Complicating Soros’s predicament, “I had borrowed money from my brother and I was in danger of being entirely wiped out.”6 It was money his brother—who was just starting his own business at the time—could ill afford to lose.

When the trade went against him, Soros didn’t beat a hasty retreat, but hung on, even putting up more margin money to keep his short position open. He was overextended; he hadn’t prepared an exit strategy to follow automatically if the trade went against him. He wasn’t ready for the contingency that he might be wrong.

After a prolonged period during which matters remained touch and go, Soros recouped his money, but the emotional impact of the ordeal was long lasting. “Psychologically it was very important.”7

This was his first major financial setback, and it caused him to rethink his entire approach to the markets. It’s certainly possible to trace many of the components of the investment system that turned Soros into a Master Investor to all the mistakes he made in this particular trade.

Buffett Takes Control

By taking control of Dempster in 1961, Buffett was clearly beginning to move away from the pure Graham system he had been following till then. The businessman inside him was seeking an outlet. But in buying a “cigar butt” like Dempster, he was doing it in a Graham-like fashion.
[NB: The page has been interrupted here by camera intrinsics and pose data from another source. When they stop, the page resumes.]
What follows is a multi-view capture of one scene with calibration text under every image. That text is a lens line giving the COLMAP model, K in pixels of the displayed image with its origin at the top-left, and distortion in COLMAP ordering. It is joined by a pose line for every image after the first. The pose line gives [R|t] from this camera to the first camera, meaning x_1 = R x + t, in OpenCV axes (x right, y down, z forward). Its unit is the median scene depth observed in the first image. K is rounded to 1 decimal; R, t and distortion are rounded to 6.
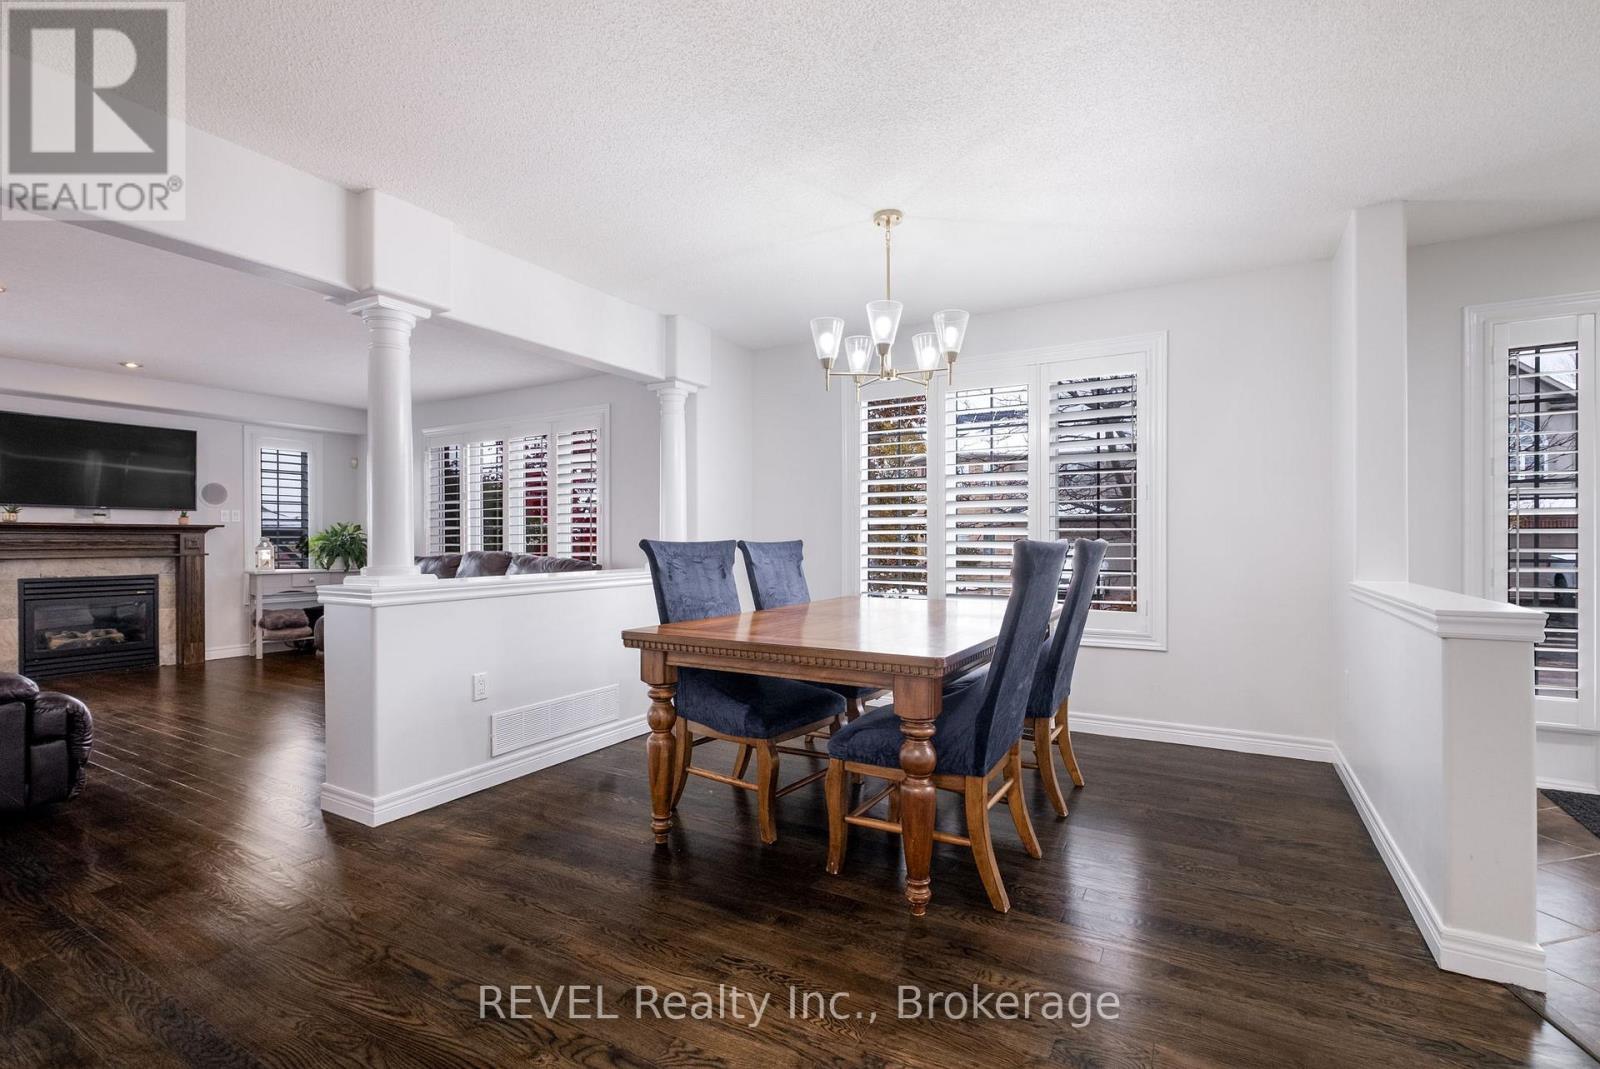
lens RADIAL K [[724.1, 0, 787.7], [0, 724.1, 543.8], [0, 0, 1]] dist [-0.002479, 0.000298]
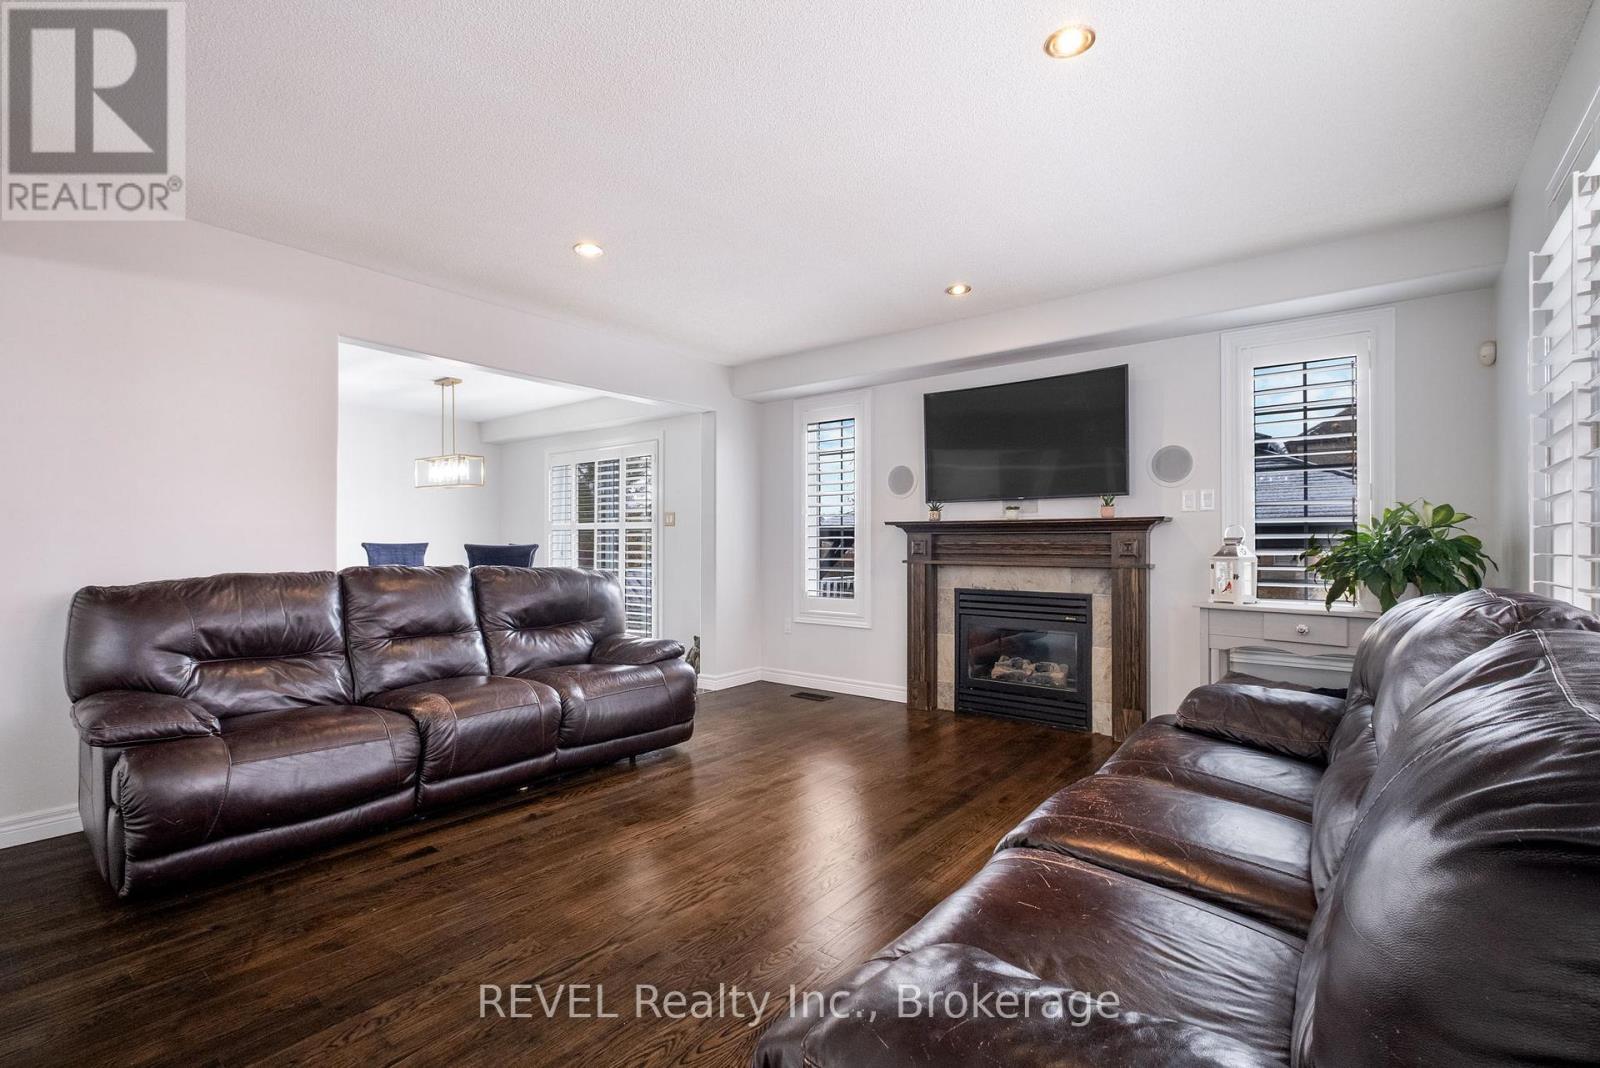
lens RADIAL K [[724.1, 0, 790.7], [0, 724.1, 540.9], [0, 0, 1]] dist [-0.002479, 0.000298]
pose [[-0.144377, -0.000440, -0.989523, -0.169887], [-0.004771, 0.999989, 0.000252, -0.005374], [0.989511, 0.004757, -0.144377, 0.807591]]
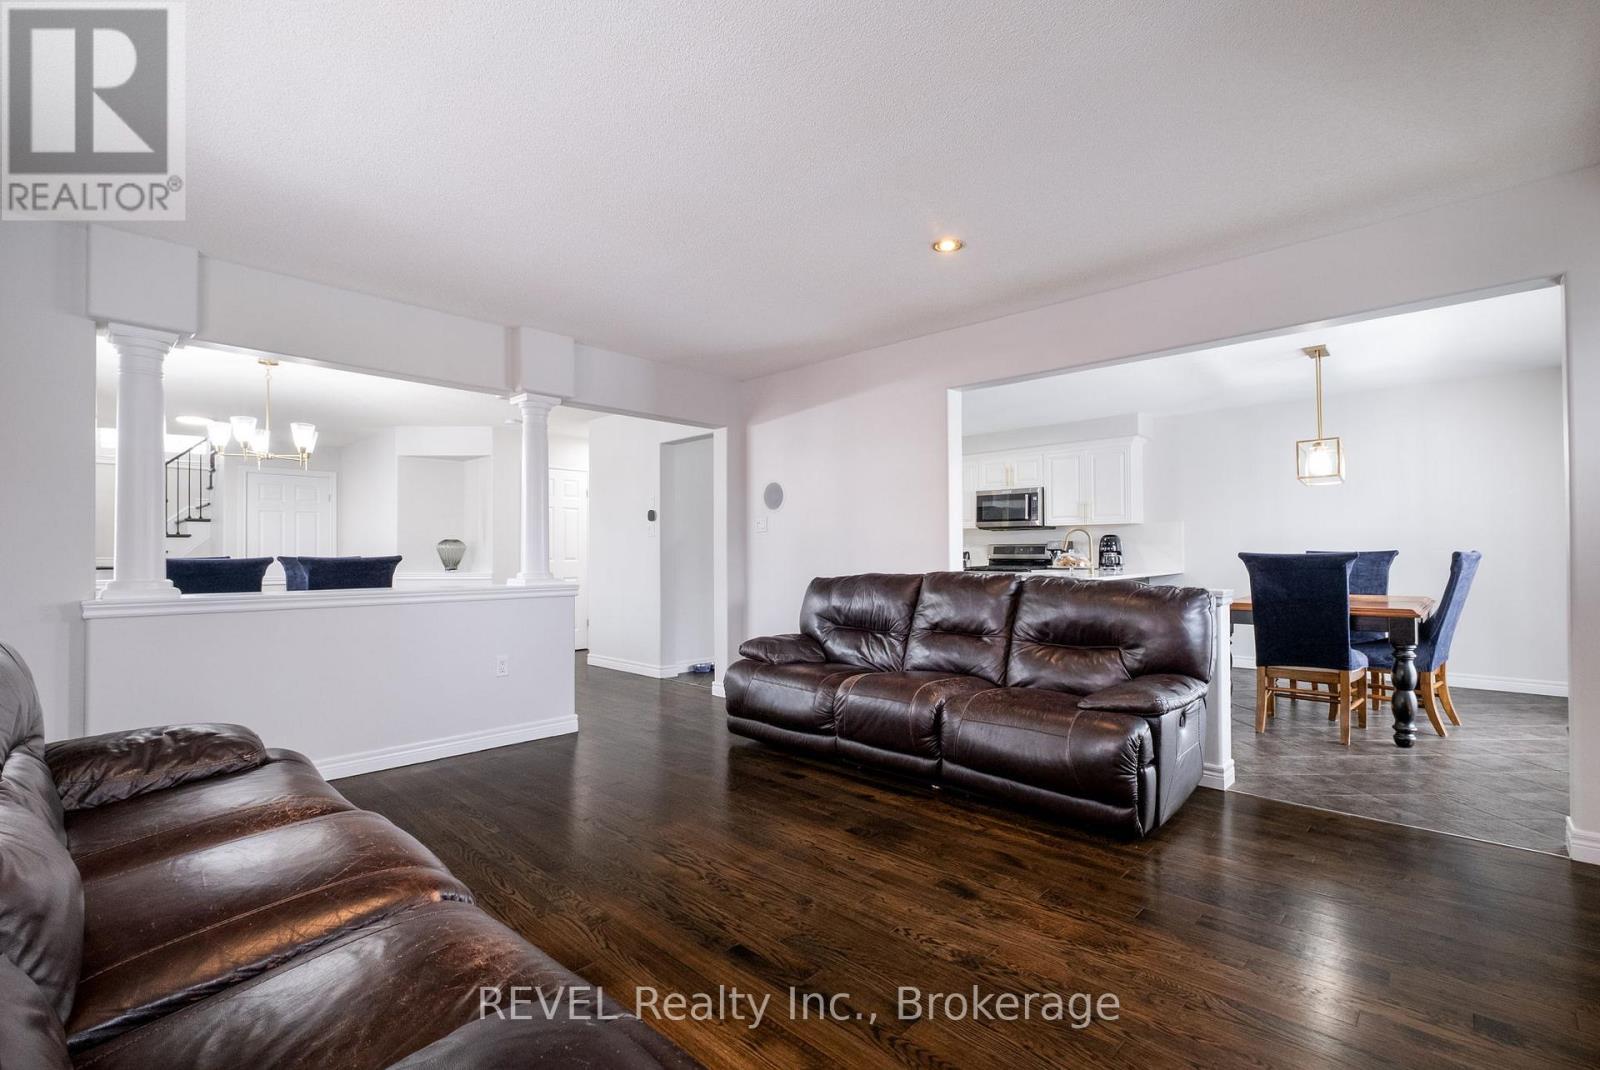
lens RADIAL K [[724.1, 0, 790.6], [0, 724.1, 546.4], [0, 0, 1]] dist [-0.002479, 0.000298]
pose [[-0.972303, 0.007313, 0.233610, -0.662577], [0.006498, 0.999970, -0.004257, -0.005806], [-0.233634, -0.002621, -0.972321, 1.089901]]
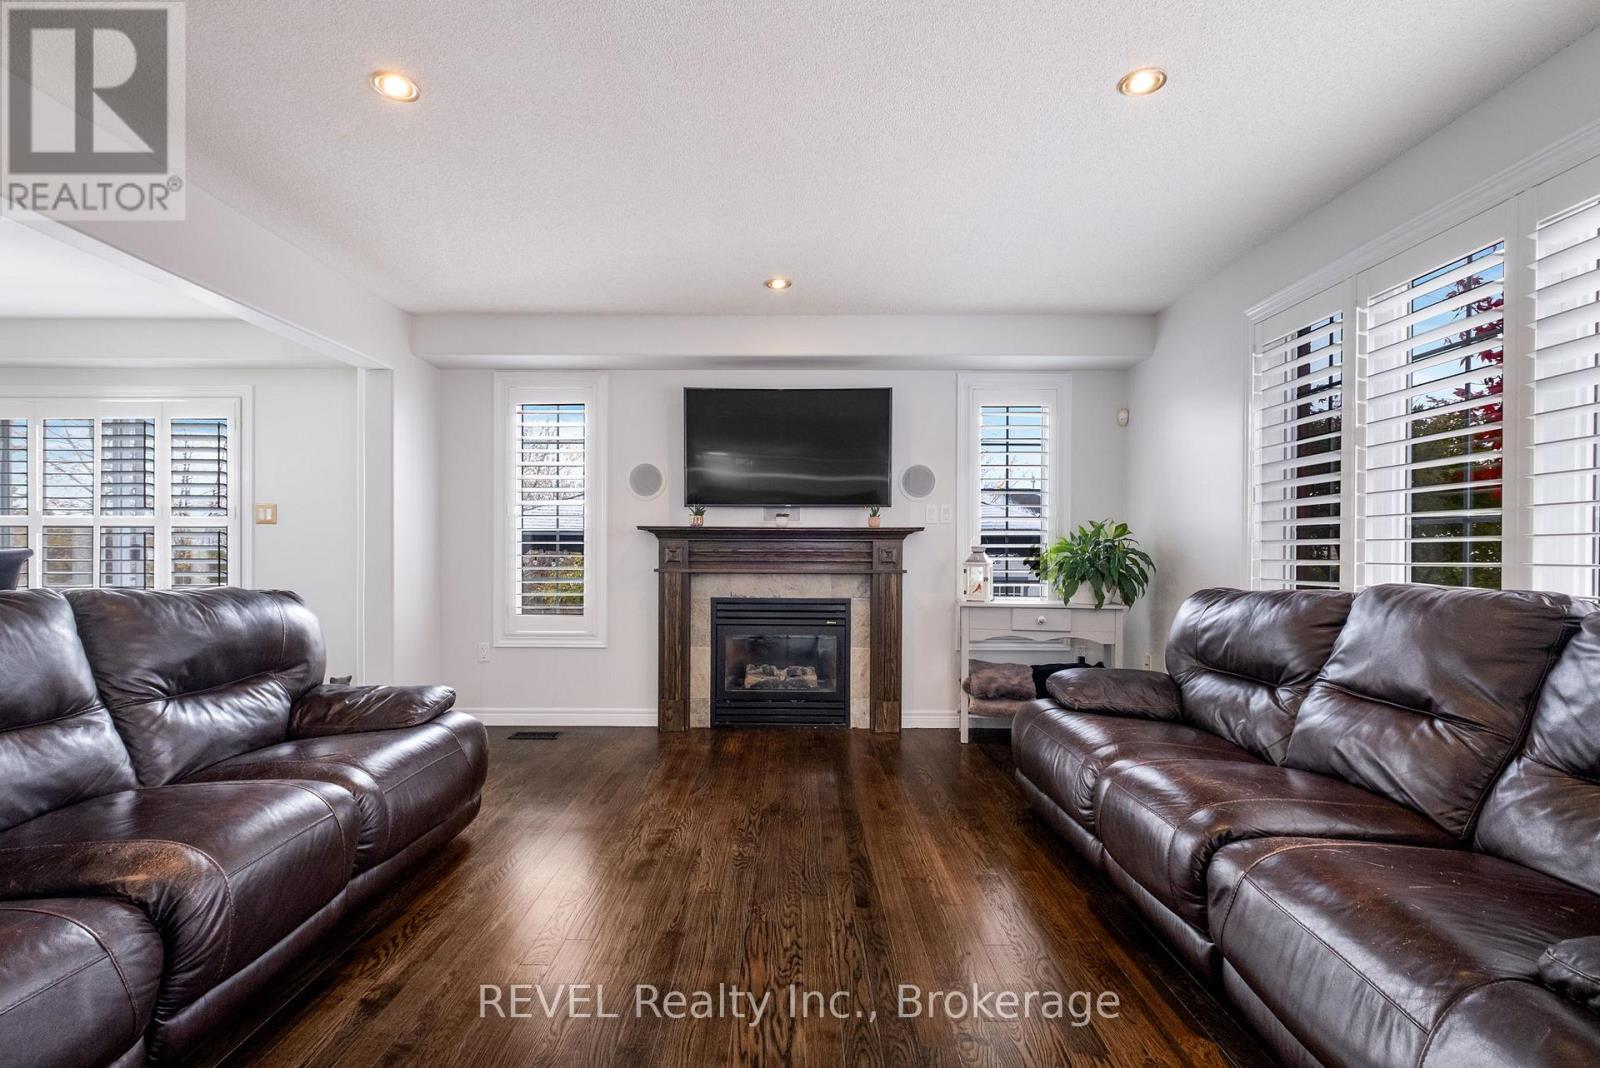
lens RADIAL K [[724.1, 0, 791.7], [0, 724.1, 552.2], [0, 0, 1]] dist [-0.002479, 0.000298]
pose [[0.503420, 0.005614, -0.864024, -0.281665], [-0.009166, 0.999957, 0.001157, -0.003139], [0.863993, 0.007337, 0.503450, 0.582136]]
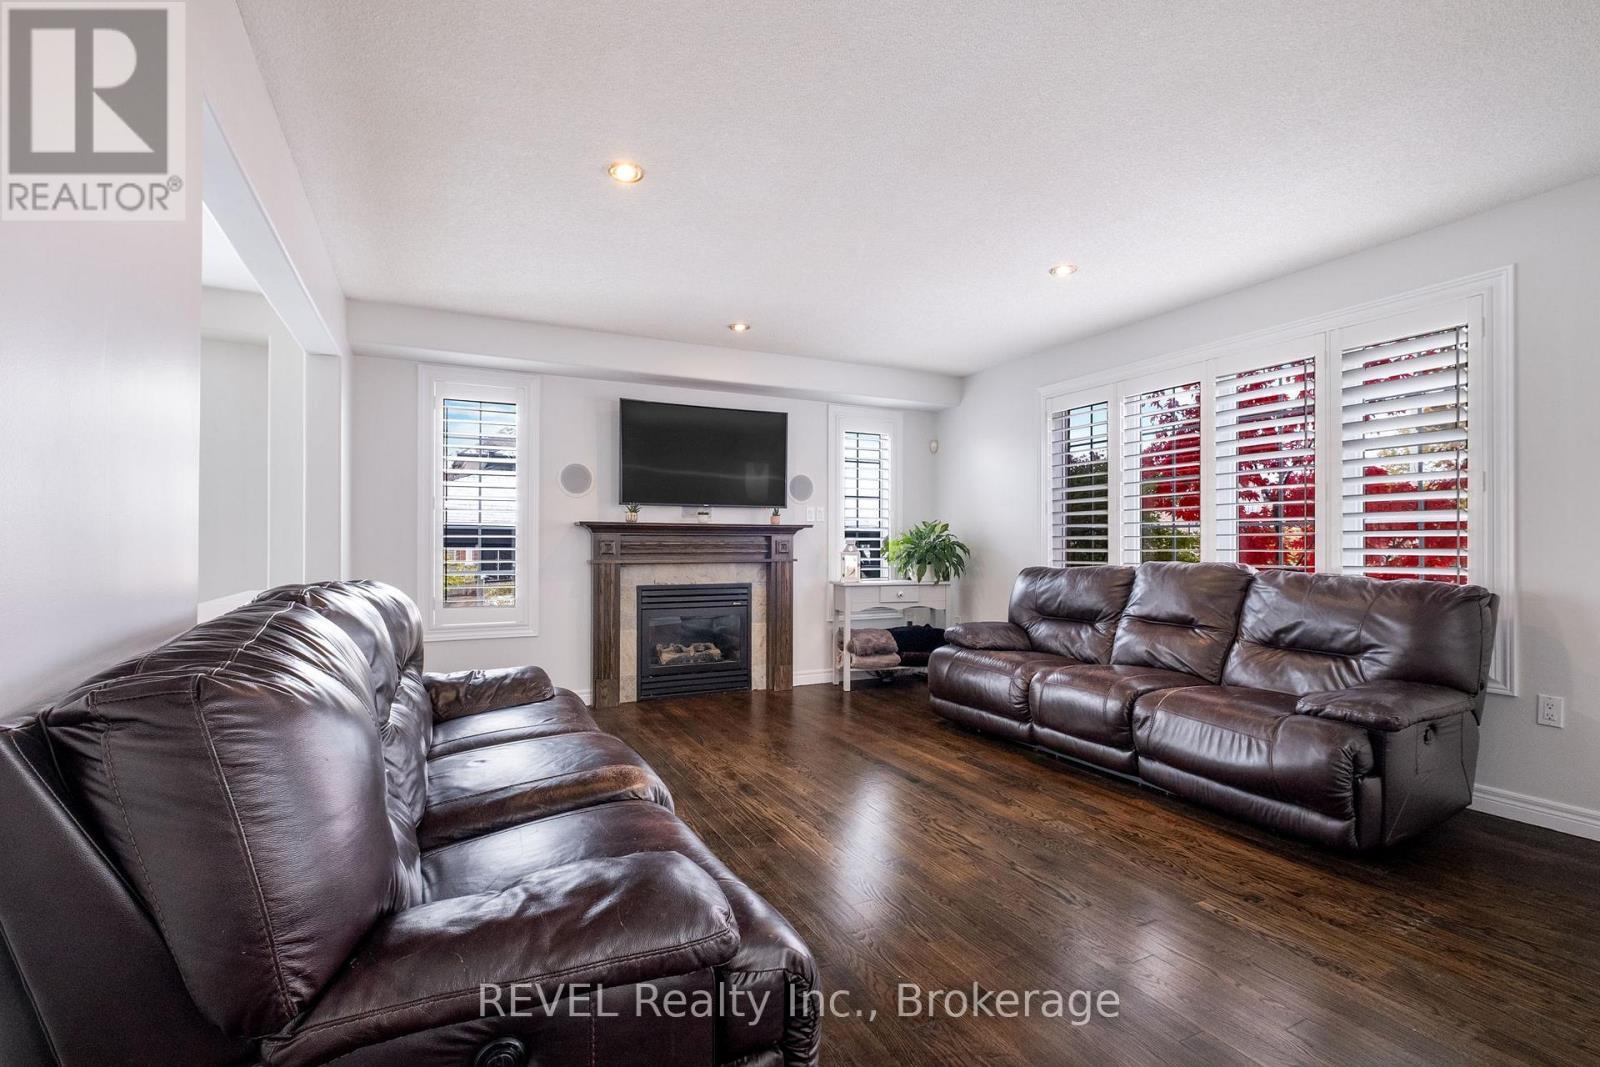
lens RADIAL K [[724.1, 0, 791.9], [0, 724.1, 538.5], [0, 0, 1]] dist [-0.002479, 0.000298]
pose [[0.835691, -0.001454, -0.549198, -0.353481], [-0.005048, 0.999934, -0.010329, -0.001586], [0.549177, 0.011404, 0.835628, 0.304119]]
When he went for his next target, Berkshire Hathaway, he had clearly learned from his experience.

By 1963, the Buffett Partnership was the largest shareholder of the company. In May 1965 Buffett took control of the company—though he didn’t become chairman until later.

Immediately he told Ken Chace, whom he had previously identified as the man to run Berkshire his way and who was now president, his plans for the company. In a nutshell, he wanted Chace to do to Berkshire what Harry Bottle had done to Dempster: squeeze cash out of Berkshire’s dying textile business for Buffett to invest elsewhere. The first company that the new Berkshire bought—two years later—was National Indemnity Co., an insurance company.

In many respects, this is very similar to what Buffett does now, over three decades later. He buys a company with the management in place, and they run the business without his direct involvement—and send him all the spare cash to invest elsewhere. The major difference is that the companies he buys today are no longer cigar butts like Dempster and Berkshire Hathaway.